▶ Exercise prompt:
Please count how many lines of the data below contain the word "watch", treating uppercase and lowercase as different, and reply with that number alone.

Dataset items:

>>>>

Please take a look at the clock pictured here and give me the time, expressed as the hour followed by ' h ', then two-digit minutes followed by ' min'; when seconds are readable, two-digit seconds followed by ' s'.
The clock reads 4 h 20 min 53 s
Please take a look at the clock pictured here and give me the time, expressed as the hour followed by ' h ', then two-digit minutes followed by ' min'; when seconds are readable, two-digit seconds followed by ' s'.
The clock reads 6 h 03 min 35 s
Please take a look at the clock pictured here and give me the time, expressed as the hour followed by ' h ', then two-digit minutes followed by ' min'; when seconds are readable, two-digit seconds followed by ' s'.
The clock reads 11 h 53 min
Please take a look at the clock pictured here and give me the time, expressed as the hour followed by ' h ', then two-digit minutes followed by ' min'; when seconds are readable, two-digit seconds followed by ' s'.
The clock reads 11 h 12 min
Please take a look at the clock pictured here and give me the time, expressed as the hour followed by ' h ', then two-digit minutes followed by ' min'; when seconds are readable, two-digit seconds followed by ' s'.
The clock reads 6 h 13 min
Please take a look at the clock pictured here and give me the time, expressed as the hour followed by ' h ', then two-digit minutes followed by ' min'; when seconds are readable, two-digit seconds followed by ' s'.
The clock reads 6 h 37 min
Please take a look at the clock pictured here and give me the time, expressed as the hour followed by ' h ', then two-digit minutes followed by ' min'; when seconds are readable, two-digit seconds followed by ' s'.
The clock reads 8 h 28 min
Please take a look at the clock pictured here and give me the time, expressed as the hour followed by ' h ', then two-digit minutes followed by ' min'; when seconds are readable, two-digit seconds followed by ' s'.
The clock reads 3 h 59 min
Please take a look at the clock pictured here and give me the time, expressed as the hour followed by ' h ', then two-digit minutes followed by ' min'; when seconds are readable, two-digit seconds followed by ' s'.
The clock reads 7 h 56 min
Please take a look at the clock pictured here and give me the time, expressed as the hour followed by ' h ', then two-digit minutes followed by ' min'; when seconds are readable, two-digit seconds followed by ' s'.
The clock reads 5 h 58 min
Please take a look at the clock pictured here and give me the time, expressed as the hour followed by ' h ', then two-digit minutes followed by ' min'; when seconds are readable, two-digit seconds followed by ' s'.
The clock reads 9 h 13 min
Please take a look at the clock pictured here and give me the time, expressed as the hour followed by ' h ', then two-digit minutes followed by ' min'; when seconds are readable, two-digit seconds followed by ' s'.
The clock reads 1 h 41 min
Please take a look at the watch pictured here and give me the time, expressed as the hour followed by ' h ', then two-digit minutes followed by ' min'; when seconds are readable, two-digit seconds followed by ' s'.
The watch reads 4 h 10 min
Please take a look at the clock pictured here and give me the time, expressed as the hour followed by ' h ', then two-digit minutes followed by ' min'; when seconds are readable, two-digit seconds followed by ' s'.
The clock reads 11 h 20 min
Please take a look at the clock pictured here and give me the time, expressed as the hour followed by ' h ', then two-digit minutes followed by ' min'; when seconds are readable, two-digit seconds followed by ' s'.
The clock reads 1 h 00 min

<<<<

▶ Response below:
2